Um frade decidiu deixar o convento e sair mundo afora ajudando os necessitados. Ele se sentia desmotivado e todo dia, a cada raiar do sol, seu hábito marrom se tornava um fardo pesado no qual sentia-se preso e roubava-lhe a felicidade de servir ao próximo. Seu desejo era alcançar um número maior de pessoas e não apenas aos necessitados das comunidades circunvizinhas, pois, segundo ele vinha considerando nos últimos meses, pessoas necessitadas se encontram em todos os cantos e não apenas ao seu redor. Mesmo sabendo que tal atitude o afastaria dos ideais de sua comunidade, ele estava resoluto em sua decisão. E assim, deixou o convento e deu início à sua nova trajetória espiritual.
Decorridos alguns dias de intensa atividade em favor dos necessitados, seu corpo ficou exausto e sua mente, cansada; repousar se tornara uma necessidade premente.
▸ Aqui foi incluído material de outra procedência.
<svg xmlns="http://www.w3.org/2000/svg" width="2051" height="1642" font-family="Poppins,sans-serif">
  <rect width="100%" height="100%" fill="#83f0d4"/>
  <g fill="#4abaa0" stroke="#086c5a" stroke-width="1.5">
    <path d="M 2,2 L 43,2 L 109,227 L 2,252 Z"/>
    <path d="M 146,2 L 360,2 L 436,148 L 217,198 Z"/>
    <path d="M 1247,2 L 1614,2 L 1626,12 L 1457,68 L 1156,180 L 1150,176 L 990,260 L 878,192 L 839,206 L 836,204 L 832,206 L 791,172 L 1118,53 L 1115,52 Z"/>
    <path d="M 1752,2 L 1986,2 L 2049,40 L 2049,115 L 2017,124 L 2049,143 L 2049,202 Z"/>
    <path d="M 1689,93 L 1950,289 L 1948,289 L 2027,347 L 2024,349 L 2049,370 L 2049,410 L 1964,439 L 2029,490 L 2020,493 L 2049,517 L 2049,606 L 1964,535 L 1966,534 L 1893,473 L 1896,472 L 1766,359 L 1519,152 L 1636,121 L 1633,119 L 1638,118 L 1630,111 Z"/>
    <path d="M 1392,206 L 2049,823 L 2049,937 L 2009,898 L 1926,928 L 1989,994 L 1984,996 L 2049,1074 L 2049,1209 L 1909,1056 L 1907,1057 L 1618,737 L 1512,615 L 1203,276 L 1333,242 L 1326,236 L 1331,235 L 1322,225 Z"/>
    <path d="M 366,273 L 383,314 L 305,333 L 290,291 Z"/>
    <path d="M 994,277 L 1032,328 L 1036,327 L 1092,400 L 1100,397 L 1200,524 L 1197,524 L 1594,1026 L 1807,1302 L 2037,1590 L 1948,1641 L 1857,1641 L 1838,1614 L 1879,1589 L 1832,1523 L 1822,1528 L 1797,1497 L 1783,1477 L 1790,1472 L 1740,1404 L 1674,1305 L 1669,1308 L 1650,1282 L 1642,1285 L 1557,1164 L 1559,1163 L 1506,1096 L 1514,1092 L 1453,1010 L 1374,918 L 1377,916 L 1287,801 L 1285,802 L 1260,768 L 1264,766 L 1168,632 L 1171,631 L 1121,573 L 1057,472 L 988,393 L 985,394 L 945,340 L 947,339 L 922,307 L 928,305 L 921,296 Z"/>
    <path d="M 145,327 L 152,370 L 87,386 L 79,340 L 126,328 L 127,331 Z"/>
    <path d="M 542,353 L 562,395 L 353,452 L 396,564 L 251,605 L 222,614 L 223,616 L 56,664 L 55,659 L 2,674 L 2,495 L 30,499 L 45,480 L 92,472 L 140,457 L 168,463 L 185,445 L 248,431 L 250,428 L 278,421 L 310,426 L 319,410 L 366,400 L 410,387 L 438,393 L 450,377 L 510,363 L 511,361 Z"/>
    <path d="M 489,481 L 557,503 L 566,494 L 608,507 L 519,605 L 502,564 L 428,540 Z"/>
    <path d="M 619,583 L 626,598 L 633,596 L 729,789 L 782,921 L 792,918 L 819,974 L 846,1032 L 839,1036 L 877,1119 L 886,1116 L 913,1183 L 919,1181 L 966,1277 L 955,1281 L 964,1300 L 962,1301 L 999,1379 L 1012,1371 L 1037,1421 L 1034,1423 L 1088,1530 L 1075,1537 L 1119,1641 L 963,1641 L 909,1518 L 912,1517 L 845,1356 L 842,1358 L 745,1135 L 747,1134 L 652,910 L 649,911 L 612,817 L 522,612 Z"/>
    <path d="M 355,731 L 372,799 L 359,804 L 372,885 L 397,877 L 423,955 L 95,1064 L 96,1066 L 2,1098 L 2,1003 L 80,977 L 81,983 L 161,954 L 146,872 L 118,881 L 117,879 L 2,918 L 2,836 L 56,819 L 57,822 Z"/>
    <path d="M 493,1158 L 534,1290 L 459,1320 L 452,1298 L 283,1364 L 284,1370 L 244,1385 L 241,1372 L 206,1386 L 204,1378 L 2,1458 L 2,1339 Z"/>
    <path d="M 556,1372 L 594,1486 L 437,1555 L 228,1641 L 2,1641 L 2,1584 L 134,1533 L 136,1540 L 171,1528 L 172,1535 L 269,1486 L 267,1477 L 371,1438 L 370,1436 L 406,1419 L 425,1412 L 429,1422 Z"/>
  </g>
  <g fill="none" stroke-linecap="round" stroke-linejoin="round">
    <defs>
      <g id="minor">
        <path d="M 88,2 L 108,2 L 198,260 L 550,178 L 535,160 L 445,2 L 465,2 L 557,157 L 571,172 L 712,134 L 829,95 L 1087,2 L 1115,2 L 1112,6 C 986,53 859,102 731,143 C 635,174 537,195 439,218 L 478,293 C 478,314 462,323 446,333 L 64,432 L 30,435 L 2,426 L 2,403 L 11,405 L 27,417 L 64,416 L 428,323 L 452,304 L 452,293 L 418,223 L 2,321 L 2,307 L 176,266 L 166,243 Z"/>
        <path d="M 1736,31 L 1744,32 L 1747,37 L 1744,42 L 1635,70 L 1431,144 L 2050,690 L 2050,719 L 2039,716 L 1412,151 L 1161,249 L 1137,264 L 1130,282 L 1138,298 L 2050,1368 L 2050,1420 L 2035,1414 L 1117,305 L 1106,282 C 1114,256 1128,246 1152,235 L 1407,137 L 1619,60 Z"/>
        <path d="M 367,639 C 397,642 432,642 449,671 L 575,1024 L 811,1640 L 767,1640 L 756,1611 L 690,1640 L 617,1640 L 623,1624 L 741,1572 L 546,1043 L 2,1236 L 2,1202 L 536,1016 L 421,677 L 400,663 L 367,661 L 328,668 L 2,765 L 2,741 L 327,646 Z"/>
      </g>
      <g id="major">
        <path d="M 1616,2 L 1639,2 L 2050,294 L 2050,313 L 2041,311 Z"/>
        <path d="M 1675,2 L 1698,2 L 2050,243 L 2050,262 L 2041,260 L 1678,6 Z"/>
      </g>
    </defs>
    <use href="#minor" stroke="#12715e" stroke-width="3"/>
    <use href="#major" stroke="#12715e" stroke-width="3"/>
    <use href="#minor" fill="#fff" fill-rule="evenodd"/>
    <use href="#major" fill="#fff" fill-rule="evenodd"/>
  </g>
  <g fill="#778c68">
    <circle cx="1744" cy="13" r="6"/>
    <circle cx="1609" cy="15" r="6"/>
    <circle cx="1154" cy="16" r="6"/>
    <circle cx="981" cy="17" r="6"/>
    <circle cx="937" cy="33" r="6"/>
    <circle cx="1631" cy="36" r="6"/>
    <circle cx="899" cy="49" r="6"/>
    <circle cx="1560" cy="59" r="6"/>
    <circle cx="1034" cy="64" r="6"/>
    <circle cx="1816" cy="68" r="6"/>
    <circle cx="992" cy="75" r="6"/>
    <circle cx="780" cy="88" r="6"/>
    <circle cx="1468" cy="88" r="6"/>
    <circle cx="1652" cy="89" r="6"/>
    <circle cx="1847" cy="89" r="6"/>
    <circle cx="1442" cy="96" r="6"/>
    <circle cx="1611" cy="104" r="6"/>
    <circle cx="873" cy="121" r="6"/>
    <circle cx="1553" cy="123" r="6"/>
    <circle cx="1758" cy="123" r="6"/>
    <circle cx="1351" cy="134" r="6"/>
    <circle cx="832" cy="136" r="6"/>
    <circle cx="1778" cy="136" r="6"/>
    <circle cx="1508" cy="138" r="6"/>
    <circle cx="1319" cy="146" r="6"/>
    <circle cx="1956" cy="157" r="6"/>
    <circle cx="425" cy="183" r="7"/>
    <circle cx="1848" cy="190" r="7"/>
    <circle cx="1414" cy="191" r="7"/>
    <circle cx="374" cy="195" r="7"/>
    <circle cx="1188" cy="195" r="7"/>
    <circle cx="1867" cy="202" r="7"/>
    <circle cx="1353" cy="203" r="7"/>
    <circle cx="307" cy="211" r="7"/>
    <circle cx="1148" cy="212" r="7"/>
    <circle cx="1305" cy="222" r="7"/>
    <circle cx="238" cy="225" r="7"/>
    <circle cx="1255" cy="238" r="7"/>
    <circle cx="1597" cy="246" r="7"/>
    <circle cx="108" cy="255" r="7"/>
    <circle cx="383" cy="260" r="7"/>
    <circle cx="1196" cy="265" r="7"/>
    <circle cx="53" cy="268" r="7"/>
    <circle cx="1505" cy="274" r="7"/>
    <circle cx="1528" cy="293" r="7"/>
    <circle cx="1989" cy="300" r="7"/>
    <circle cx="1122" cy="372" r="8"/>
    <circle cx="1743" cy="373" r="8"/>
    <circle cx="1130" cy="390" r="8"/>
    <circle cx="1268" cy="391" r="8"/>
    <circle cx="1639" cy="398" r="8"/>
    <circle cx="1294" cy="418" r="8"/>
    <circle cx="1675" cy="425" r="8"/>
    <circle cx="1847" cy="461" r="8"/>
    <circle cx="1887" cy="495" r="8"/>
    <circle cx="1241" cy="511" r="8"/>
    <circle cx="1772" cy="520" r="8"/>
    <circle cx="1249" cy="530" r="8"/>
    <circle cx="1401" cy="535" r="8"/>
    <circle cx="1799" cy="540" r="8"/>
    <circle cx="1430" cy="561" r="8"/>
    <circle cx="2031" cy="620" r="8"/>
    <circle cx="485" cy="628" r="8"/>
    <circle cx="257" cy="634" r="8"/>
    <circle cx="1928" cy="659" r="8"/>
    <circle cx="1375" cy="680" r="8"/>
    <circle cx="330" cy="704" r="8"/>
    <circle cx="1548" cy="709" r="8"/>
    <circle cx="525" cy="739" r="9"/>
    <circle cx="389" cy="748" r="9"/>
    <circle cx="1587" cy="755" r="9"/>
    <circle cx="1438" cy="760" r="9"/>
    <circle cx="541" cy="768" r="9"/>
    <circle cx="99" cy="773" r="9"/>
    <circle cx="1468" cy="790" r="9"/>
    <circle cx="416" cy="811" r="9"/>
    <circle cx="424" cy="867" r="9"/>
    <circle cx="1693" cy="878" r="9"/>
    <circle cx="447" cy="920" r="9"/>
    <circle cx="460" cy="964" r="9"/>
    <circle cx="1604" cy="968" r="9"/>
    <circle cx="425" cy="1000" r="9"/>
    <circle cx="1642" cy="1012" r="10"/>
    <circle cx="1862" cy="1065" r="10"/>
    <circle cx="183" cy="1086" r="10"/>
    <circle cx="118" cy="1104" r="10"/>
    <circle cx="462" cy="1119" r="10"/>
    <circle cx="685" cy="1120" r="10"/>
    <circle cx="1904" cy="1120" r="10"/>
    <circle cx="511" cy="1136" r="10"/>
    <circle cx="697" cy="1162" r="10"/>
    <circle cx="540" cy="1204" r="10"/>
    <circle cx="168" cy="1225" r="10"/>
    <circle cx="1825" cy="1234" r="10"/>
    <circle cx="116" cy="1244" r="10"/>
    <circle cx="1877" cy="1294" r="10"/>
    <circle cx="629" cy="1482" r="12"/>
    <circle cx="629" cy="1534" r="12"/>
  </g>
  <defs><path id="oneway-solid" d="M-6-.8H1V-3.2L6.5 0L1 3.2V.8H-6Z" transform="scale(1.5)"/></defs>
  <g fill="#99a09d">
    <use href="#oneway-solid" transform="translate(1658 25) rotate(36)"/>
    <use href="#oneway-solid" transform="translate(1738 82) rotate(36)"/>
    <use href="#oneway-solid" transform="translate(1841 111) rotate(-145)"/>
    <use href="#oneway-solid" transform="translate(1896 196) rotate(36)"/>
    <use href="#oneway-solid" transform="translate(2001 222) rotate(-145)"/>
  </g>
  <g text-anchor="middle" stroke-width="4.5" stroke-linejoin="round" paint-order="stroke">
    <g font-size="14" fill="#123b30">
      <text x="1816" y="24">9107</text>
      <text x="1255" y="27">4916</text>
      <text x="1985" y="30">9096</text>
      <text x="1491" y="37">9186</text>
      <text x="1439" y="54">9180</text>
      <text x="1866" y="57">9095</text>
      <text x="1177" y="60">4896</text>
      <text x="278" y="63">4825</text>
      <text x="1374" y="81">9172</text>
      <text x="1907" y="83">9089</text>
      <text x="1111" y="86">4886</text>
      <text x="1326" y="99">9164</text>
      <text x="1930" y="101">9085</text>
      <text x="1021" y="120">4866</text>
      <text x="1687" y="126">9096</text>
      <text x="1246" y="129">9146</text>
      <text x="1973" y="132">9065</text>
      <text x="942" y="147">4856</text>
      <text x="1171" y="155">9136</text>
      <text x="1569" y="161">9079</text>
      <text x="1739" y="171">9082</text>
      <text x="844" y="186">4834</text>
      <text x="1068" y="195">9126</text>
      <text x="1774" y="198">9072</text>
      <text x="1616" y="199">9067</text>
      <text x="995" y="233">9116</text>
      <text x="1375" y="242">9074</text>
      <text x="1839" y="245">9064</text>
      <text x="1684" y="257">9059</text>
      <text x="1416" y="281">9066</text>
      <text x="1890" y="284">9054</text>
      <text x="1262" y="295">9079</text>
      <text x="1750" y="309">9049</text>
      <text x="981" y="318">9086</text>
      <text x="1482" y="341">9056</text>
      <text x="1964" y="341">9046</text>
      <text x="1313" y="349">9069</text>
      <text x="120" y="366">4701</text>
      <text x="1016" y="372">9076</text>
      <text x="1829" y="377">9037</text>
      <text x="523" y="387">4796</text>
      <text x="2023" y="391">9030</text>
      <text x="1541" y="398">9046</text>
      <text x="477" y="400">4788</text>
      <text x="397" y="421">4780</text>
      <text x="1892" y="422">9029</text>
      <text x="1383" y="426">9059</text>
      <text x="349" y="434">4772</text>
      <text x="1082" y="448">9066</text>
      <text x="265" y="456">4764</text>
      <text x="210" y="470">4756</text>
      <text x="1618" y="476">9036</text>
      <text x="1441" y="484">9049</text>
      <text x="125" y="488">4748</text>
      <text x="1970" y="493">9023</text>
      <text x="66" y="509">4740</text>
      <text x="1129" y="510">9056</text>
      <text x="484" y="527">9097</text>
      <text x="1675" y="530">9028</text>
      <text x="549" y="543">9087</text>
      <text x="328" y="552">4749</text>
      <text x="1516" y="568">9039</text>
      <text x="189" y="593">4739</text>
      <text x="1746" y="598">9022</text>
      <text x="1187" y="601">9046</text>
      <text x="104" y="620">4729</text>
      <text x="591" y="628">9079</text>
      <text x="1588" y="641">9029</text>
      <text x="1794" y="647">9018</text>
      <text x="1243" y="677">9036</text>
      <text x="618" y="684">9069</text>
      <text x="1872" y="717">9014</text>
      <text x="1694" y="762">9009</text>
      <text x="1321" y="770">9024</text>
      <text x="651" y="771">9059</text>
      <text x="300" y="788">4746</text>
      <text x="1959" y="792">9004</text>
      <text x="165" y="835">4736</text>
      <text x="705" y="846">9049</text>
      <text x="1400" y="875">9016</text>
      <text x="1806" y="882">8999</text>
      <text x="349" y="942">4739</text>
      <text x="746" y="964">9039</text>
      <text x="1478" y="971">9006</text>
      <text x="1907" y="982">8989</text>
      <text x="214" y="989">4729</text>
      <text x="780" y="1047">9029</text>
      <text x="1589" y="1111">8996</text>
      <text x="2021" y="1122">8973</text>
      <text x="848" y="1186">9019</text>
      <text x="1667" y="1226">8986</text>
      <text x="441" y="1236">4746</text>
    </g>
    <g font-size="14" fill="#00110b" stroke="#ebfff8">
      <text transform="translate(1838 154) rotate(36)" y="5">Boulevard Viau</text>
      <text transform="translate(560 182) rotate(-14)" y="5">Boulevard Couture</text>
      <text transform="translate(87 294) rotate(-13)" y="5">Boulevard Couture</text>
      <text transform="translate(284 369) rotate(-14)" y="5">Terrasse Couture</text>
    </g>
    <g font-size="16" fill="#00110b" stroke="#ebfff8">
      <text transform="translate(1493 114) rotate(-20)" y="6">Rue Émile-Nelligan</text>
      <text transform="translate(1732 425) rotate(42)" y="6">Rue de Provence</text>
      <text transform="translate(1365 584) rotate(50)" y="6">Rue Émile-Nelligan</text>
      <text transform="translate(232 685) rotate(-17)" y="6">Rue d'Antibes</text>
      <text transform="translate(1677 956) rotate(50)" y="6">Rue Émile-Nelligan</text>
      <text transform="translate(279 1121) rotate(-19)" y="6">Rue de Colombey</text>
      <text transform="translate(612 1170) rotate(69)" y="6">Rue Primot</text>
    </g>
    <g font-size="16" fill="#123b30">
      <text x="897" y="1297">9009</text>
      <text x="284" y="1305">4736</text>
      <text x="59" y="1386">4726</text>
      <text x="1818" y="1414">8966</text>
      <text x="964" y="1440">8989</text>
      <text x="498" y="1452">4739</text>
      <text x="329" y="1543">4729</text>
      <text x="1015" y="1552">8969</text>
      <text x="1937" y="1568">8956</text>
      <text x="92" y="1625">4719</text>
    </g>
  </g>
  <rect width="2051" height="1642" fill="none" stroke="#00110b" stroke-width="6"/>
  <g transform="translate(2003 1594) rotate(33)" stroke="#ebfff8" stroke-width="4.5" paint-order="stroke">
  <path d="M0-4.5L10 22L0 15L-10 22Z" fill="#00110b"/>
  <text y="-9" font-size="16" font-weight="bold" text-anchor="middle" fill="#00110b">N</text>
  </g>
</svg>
Deitou-se à sombra de uma amoreira na pracinha central, colocou seu alforje ao lado do corpo e acomodou-se junto ao tronco da árvore, com as mãos espalmadas sob a cabeça.
Dois homens que vinham caminhando e conversando de forma animada, ao vê-lo deitado ao lado do alforje e com a cabeça sobre as mãos, pararam alguns pés de distância e fizeram um sinal de reprovação seguido por um comentário ácido:
“Nunca acreditei em religioso com aparência de santo” disse o homem apontando a Bíblia em sua direção. “Será que esses padres não sabem que excesso de humildade não passa de falsa religiosidade? É cada tipo de religioso…”
O frade permaneceu de olhos fechados, analisando o que acabara de ouvir. Os longos anos de convento lhe fizeram desenvolver tolerância e empatia, e ele ficou refletindo a fim de extrair algo de bom acerca do comentário feito.
“Talvez ele esteja certo”, ponderou. “Eu deixei o convento a fim de alcançar um número maior de necessitados, mas como posso atuar em prol do próximo se eu não estou cuidando de mim mesmo?”
Quando os dois homens se afastaram, o frade, discretamente, observou ao seu redor e, ao ver que não havia outras pessoas caminhando por perto, apanhou seu alforje e colocou sob a cabeça, usando-o como travesseiro.
Ele já estava quase pegando no sono, quando dois padres se aproximaram e pararam à sombra da amoreira, sem perceber sua presença. O frade imaginou que ouviria uma conversa edificante sobre a Bíblia ou acerca do sermão do dia, mas os padres faziam comentários maldosos acerca do coroinha. Como eles não haviam percebido a presença do frade, a conversa sobre do acólito continuou durante algum tempo.
O frade entendeu que a atitude daqueles sacerdotes não era correta, e, sem querer repreendê-los, tossiu e virou-se de lado, como se estivesse dormindo. Talvez, ao notarem a sua presença, eles deixassem de fofocar.
Ao contrário do que ele imaginou, um dos padres exclamou com desdém:
“Que belo tipo de religioso! Nunca vi um frade tão preguiçoso. Olha só! Ao invés de levar a vida de humildade pela qual optou, usa um travesseiro confortável para cochilar. Ele não deveria estar ajudando as pessoas ao invés de ficar descansando? De que adianta trajar esse hábito se ele não age como deveria? Não vale o que o gato enterra!” arrematou o sacerdote com deboche.
Quando os padres se afastaram, o frade abriu os olhos e ficou refletindo acerca das palavras do religioso. Nesse instante, um sabiá pousou sobre um galho da amoreira e se pôs a cantar alegre, despreocupado, sem se importar com o vai-e-vem das pessoas ou com o frade abaixo de si.
“Que belo canto”, pensou. “Calmo, sereno e desprovido de maldade… Assim deveria ser a vida”.
Durante alguns minutos ele se deliciou ouvindo o gorjeio insistente do sabiá. Absorto em suas reflexões e encantado pela tranquilidade que o pássaro lhe transmitia, seus pensamentos se expandiram como a fumaça leve que deixa o incenso em busca de liberdade. Nesse instante, ele teve um insight:
“Se até este pássaro leva a vida de acordo com a sua natureza, sem se importar com o que acontece ao seu redor, por que haveria eu de dar ouvidos às críticas das pessoas? Pois bem! De agora em diante, vou viver de acordo com os ditames do que acredito e não de acordo com a opinião daqueles que querem ditar o meu modo de agir”.
Assim devemos enxergar a vida. De nada adianta querer agradar a todos e deixar o próprio querer em segundo plano. Abrir mão do que nos agrada apenas para satisfazer as demais pessoas é condenar a própria existência à infelicidade.